■ What you have to do: In the entries below, identify every line with the string "some" and copy it.

■ Supplied information:
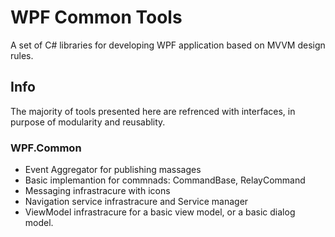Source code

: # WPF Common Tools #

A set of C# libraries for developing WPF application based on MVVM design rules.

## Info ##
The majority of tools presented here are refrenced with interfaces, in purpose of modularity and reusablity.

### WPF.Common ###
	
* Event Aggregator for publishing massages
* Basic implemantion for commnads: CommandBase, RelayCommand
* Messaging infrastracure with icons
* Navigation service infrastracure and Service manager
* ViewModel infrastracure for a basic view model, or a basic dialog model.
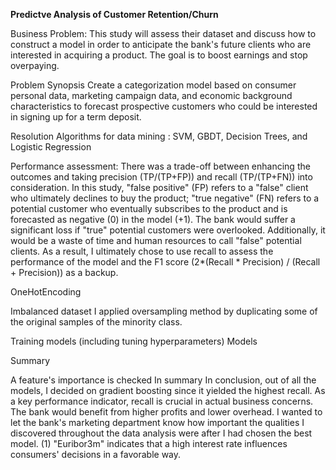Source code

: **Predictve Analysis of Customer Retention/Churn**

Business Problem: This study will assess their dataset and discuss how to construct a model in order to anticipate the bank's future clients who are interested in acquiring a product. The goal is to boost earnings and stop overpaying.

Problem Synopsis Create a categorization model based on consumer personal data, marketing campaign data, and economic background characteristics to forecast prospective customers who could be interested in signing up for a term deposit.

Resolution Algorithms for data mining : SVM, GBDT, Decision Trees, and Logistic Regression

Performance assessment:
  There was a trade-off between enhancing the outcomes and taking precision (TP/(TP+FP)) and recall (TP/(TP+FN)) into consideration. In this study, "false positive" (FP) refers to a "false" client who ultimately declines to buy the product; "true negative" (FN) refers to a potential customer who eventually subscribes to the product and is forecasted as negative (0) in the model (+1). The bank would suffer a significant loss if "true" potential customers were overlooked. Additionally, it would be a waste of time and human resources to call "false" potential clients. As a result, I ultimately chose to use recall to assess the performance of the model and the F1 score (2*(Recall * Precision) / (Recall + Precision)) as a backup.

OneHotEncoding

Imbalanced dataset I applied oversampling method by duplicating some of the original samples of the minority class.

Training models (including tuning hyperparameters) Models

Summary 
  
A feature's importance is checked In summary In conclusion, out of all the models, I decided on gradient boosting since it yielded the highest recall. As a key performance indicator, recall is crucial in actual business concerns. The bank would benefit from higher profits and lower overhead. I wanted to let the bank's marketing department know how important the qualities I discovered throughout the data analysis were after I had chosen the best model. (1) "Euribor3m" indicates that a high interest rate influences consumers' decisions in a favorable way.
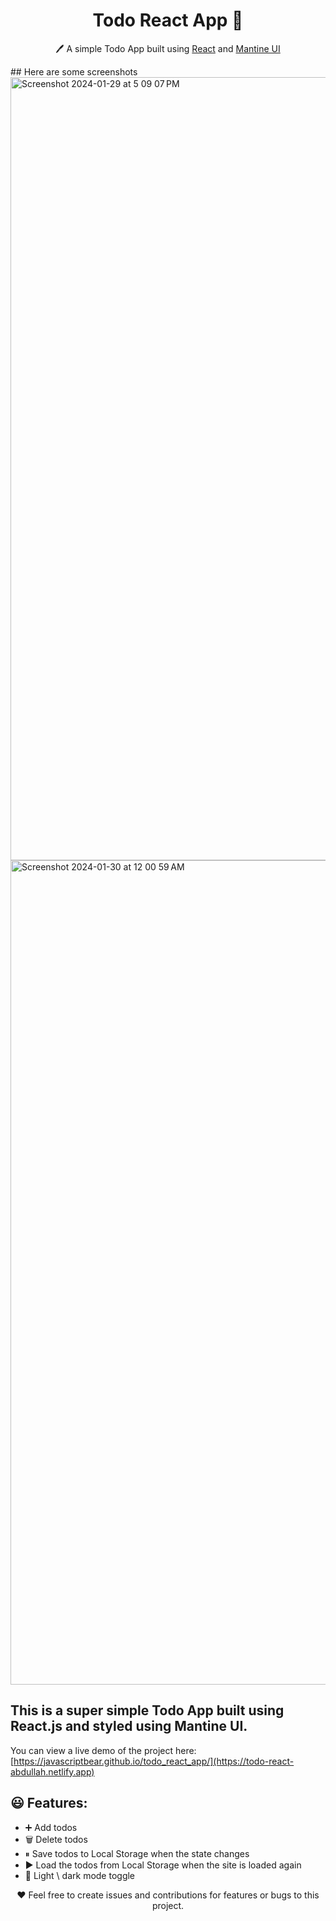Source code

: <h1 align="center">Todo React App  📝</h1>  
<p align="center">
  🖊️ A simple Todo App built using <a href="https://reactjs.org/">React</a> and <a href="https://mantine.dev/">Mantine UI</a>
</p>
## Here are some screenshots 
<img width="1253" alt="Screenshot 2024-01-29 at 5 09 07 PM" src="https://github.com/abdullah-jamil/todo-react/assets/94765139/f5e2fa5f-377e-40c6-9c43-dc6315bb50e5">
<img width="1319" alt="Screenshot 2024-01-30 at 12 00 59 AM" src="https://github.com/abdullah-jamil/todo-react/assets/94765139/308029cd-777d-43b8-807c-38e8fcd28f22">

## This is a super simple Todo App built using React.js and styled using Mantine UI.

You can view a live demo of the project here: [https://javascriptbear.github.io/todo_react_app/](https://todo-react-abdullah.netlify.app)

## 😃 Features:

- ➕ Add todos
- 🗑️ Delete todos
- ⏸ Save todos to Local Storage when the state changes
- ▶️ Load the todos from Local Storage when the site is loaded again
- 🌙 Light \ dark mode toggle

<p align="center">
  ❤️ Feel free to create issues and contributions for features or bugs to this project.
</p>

■ Result for this task:
Imbalanced dataset I applied oversampling method by duplicating some of the original samples of the minority class.
## Here are some screenshots 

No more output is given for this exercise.